• WHAT IS BEING ASKED: With the records as your source, report how many lines contain "down". Add no other words.

[Stored data]
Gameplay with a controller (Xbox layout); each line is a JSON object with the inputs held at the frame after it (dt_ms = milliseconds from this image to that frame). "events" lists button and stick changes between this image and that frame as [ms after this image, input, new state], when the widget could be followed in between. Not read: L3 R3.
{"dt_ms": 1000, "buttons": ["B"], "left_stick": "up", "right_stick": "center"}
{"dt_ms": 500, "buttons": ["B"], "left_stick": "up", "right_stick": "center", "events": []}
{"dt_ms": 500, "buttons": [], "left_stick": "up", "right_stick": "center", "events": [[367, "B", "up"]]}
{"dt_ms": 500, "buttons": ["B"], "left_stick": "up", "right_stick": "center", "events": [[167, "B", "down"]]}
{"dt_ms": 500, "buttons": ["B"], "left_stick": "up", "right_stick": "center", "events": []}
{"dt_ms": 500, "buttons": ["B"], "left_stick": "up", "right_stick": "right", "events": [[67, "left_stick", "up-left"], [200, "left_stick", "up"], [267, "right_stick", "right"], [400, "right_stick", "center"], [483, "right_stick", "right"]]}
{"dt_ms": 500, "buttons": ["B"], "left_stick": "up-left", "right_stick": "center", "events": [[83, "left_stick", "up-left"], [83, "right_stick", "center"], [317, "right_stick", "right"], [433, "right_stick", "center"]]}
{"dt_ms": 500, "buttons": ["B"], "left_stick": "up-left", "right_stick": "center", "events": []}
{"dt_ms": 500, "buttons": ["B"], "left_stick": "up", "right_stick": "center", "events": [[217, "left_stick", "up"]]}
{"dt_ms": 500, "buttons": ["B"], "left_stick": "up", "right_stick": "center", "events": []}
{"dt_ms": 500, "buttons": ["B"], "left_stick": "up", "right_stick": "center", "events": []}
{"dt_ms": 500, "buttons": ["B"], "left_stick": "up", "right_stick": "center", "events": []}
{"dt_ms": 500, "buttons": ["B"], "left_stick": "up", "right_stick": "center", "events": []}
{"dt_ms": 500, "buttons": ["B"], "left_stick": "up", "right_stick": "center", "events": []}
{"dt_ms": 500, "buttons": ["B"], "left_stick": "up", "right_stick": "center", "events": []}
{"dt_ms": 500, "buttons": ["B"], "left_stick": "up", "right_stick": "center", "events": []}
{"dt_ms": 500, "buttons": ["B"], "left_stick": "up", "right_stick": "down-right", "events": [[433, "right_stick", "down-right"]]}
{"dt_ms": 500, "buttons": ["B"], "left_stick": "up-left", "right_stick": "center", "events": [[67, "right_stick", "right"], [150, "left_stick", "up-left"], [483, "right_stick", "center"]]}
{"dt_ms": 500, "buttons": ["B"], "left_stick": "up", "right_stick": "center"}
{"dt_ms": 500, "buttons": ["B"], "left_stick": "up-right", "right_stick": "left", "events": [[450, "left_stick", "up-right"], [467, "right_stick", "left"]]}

• WRITTEN SOLUTION: 2